Abstract

Spending on patients with cancer can be substantial and has continued to increase in recent years. Accountable Care Organizations (ACOs) are arguably the most important national experiment to control health care spending, yet how ACOs are managing patients with cancer diagnoses is largely unknown. We aimed to determine whether practices that became ACOs had changes in overall or cancer-specific spending among patients with cancer. Using 2011 to 2015 national Medicare claims, practices that became part of ACOs were identified and matched to non-ACO practices within the same geographic region. We calculated total and category-specific annual spending per beneficiary as well as spending for and utilization of emergency departments, inpatient admissions, hospice, chemotherapy, and radiation therapy.
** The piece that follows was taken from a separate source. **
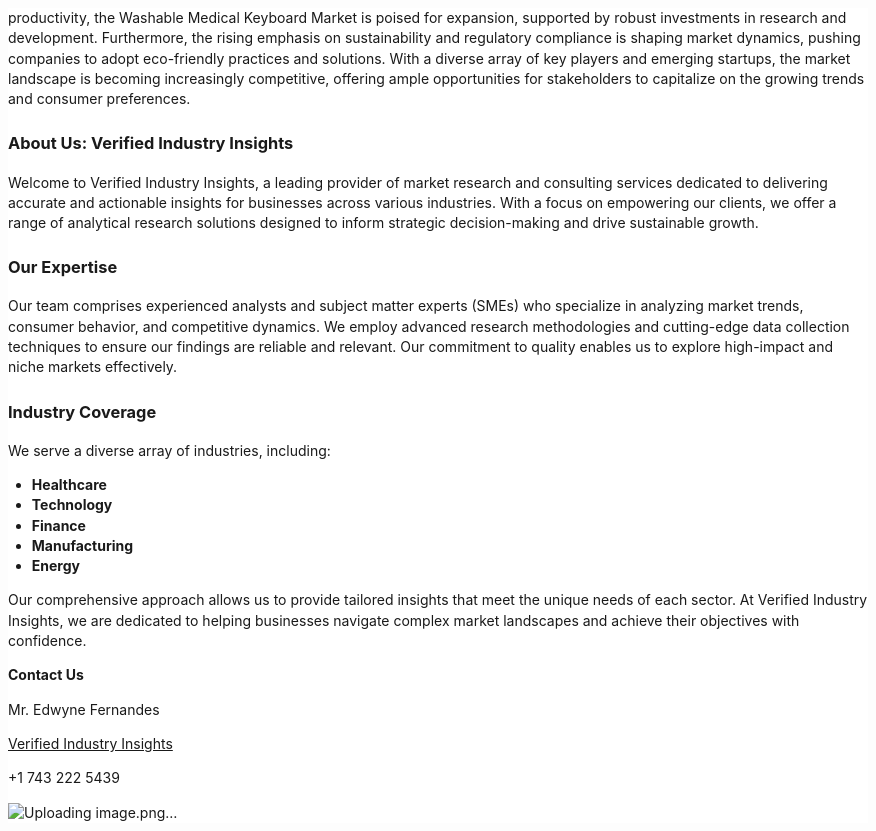 productivity, the Washable Medical Keyboard Market is poised for expansion, supported by robust investments in research and development. Furthermore, the rising emphasis on sustainability and regulatory compliance is shaping market dynamics, pushing companies to adopt eco-friendly practices and solutions. With a diverse array of key players and emerging startups, the market landscape is becoming increasingly competitive, offering ample opportunities for stakeholders to capitalize on the growing trends and consumer preferences.</p><h3>About Us: Verified Industry Insights</h3><p>Welcome to Verified Industry Insights, a leading provider of market research and consulting services dedicated to delivering accurate and actionable insights for businesses across various industries. With a focus on empowering our clients, we offer a range of analytical research solutions designed to inform strategic decision-making and drive sustainable growth.</p><h3>Our Expertise</h3><p>Our team comprises experienced analysts and subject matter experts (SMEs) who specialize in analyzing market trends, consumer behavior, and competitive dynamics. We employ advanced research methodologies and cutting-edge data collection techniques to ensure our findings are reliable and relevant. Our commitment to quality enables us to explore high-impact and niche markets effectively.</p><h3>Industry Coverage</h3><p>We serve a diverse array of industries, including:</p><ul><li><strong>Healthcare</strong></li><li><strong>Technology</strong></li><li><strong>Finance</strong></li><li><strong>Manufacturing</strong></li><li><strong>Energy</strong></li></ul><p>Our comprehensive approach allows us to provide tailored insights that meet the unique needs of each sector. At Verified Industry Insights, we are dedicated to helping businesses navigate complex market landscapes and achieve their objectives with confidence.</p><p><strong>Contact Us</strong></p><p>Mr. Edwyne Fernandes</p><p><a href="https://www.verifiedindustryinsights.com/">Verified Industry Insights</a></p><p>+1 743 222 5439</p>
![Uploading image.png…]()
A difference-in-differences model was used to examine changes in spending and utilization associated with ACO contracts in the Medicare Shared Savings Program for beneficiaries with cancer. We found that the introduction of ACOs had no meaningful impact on overall spending in patients with cancer (-$308 per beneficiary in ACOs v -$319 in non-ACOs; difference, $11; 95% CI, -$275 to $297; P = .94). We found no changes in total spending in patients within any of the 11 different cancer types examined. Finally, changes in spending and utilization did not meaningfully differ between ACO and non-ACO patients within various categories, including cancer-specific categories. Compared with patients with cancer treated at non-ACO practices, being a patient with a cancer diagnosis in a Medicare ACO is not associated with significantly reduced spending or heath care utilization. The introduction of ACOs does not seem to have had any meaningful effect on spending or utilization for patients with a cancer diagnosis.